KCB Group has been instructed by the Competition Authority of Kenya (CAK) to retain 90 percent of its workforce for a period not less than one and a half years, after the buyout of National Bank of Kenya.
KCB had initially said it would move swiftly to eliminate excess staff and branches to maximize profits from the all-stock acquisition.
“In order to strike a balance between addressing the public interest concerns and accommodating the strategic intent of the merging parties, the Authority was of the view that granting conditional approval to the proposed transaction would be appropriate,” read a statement issued by CAK.

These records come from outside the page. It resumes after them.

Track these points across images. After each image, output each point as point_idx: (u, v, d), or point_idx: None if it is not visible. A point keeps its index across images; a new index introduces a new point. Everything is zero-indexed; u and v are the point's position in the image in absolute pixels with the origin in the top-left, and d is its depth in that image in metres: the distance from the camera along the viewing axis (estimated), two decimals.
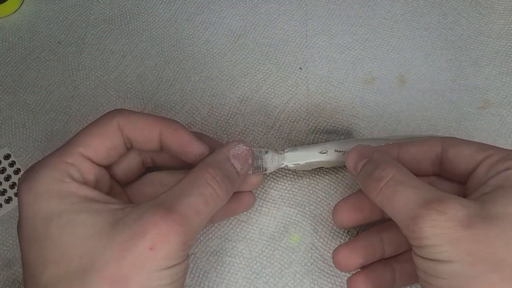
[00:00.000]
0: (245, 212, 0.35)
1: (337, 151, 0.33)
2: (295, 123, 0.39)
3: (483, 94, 0.40)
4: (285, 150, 0.33)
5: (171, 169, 0.32)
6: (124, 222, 0.23)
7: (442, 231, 0.22)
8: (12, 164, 0.38)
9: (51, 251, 0.23)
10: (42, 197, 0.24)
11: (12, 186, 0.38)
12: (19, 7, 0.46)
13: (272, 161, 0.31)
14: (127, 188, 0.31)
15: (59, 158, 0.25)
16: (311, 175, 0.37)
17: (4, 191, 0.37)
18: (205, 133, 0.39)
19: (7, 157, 0.39)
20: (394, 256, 0.31)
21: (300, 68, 0.42)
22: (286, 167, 0.33)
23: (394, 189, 0.25)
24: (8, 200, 0.37)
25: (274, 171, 0.34)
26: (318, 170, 0.36)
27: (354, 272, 0.31)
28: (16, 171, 0.38)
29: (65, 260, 0.23)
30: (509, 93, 0.40)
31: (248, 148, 0.28)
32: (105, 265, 0.22)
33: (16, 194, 0.37)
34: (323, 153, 0.33)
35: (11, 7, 0.45)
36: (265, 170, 0.31)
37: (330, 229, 0.35)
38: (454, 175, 0.29)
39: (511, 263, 0.22)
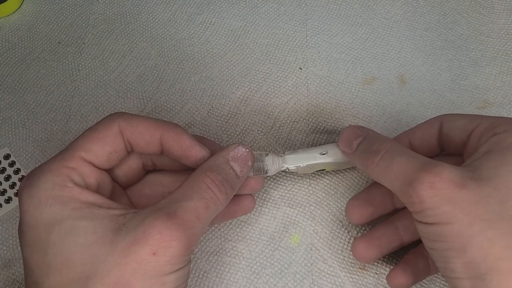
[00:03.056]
0: None
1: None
2: (295, 123, 0.39)
3: (483, 94, 0.40)
4: (285, 153, 0.33)
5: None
6: (126, 228, 0.23)
7: (438, 192, 0.23)
8: (12, 164, 0.38)
9: (53, 258, 0.23)
10: (44, 203, 0.24)
11: (12, 186, 0.38)
12: (19, 7, 0.46)
13: (273, 163, 0.31)
14: (128, 189, 0.31)
15: (60, 163, 0.25)
16: (311, 175, 0.37)
17: (4, 191, 0.37)
18: (205, 133, 0.39)
19: (7, 157, 0.39)
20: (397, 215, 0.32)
21: (300, 68, 0.42)
22: (287, 170, 0.33)
23: (391, 160, 0.26)
24: (8, 200, 0.37)
25: (274, 174, 0.34)
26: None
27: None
28: (16, 171, 0.38)
29: (67, 267, 0.23)
30: (509, 93, 0.40)
31: (247, 150, 0.28)
32: (108, 271, 0.22)
33: (16, 194, 0.37)
34: (324, 154, 0.33)
35: (11, 7, 0.45)
36: (266, 172, 0.31)
37: (330, 229, 0.35)
38: (452, 149, 0.30)
39: (507, 218, 0.22)
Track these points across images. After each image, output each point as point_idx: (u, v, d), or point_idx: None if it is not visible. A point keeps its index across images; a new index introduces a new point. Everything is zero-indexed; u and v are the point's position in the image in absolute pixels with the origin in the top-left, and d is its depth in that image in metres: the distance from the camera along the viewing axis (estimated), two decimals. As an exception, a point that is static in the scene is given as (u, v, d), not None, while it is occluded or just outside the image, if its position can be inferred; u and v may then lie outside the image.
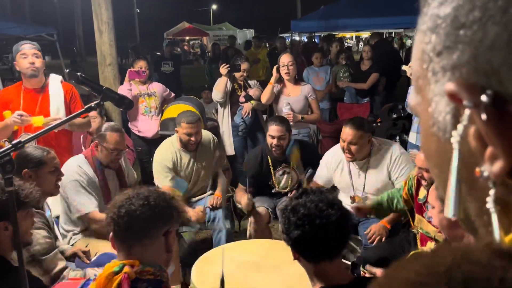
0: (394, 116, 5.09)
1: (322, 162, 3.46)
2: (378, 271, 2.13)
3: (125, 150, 3.13)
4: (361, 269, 2.59)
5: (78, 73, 1.59)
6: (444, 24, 0.40)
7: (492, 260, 0.30)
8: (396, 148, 3.20)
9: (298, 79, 4.32)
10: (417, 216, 2.73)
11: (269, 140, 3.48)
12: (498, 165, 0.38)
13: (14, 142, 1.38)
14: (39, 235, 2.24)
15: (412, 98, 0.46)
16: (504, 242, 0.40)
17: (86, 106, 1.61)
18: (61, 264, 2.30)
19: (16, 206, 1.67)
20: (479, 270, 0.30)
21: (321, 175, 3.45)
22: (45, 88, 3.34)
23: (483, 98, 0.37)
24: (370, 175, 3.19)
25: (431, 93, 0.42)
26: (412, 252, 1.68)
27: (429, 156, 0.46)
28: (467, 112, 0.38)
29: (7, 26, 7.41)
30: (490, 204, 0.40)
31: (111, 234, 1.51)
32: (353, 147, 3.08)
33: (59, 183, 2.62)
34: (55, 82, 3.38)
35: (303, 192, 1.60)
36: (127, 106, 1.73)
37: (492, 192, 0.39)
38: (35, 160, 2.43)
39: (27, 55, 3.18)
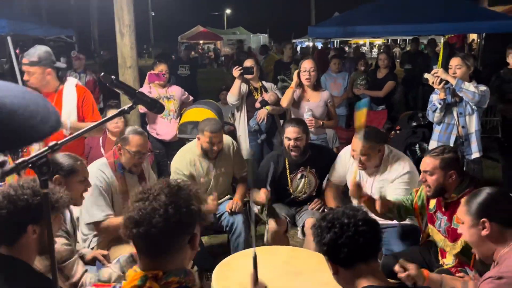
0: (414, 124, 5.05)
1: (338, 158, 3.47)
2: (411, 266, 2.12)
3: (147, 153, 3.12)
4: None
5: (113, 77, 1.60)
6: None
7: None
8: (407, 165, 3.14)
9: (317, 85, 4.30)
10: (429, 225, 2.75)
11: (286, 143, 3.46)
12: None
13: (50, 144, 1.38)
14: (57, 243, 2.25)
15: None
16: None
17: (119, 110, 1.61)
18: (80, 270, 2.31)
19: (46, 210, 1.68)
20: None
21: (336, 172, 3.45)
22: (59, 92, 3.36)
23: None
24: (376, 183, 3.18)
25: None
26: (437, 270, 1.64)
27: None
28: None
29: (29, 27, 7.51)
30: None
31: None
32: (363, 158, 3.08)
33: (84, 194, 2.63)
34: (69, 86, 3.39)
35: (330, 209, 1.75)
36: (159, 109, 1.73)
37: None
38: (68, 167, 2.44)
39: (25, 71, 3.25)
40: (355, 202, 3.21)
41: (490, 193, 1.91)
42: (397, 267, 2.13)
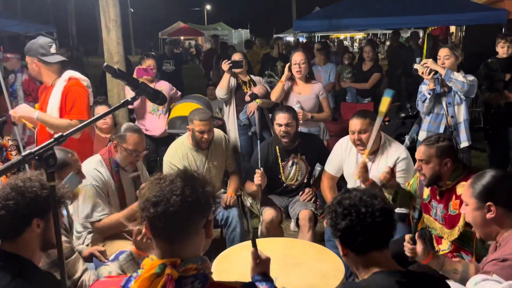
0: (403, 115, 5.10)
1: (334, 149, 3.46)
2: (420, 242, 2.18)
3: (144, 151, 3.07)
4: None
5: (116, 67, 1.57)
6: None
7: None
8: (403, 152, 3.18)
9: (309, 77, 4.30)
10: (424, 215, 2.77)
11: (277, 129, 3.48)
12: None
13: (56, 136, 1.35)
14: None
15: None
16: None
17: (122, 101, 1.58)
18: (81, 268, 2.26)
19: (53, 203, 1.64)
20: None
21: (333, 163, 3.45)
22: (53, 86, 3.31)
23: None
24: (373, 170, 3.19)
25: None
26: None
27: None
28: None
29: (7, 23, 7.33)
30: None
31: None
32: (363, 136, 3.08)
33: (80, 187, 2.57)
34: (61, 80, 3.32)
35: (346, 190, 1.64)
36: (162, 100, 1.71)
37: None
38: (60, 161, 2.37)
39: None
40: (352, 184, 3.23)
41: (495, 176, 1.92)
42: (407, 237, 2.22)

The buyout of NBK by KCB was approved because the former’s performance had deteriorated over the years, with the bank breaching the minimum capital adequacy ratios.
CBK-set minimum capital adequacy ratios are 10.5% for core capital to risk-weighted assets, and 14.5% for total capital to Risk-weighted assets.
To allow for a smooth transition, NBK will continue running independently for two years after the acquisition. After the transition period, the reduction of NBK’s staff count of 1,356 workers is set to start.
Mergers and acquisitions often lead to massive layoffs as companies cut down on their expenses and improve efficiency.
In 2018, NBK already spent KSh541.2 million in laying off employees who willingly retired most of them from top roles in the bank.
Even with the new directive, KCB can still lay off 619 workers or 10% of the total staff count of 6,191.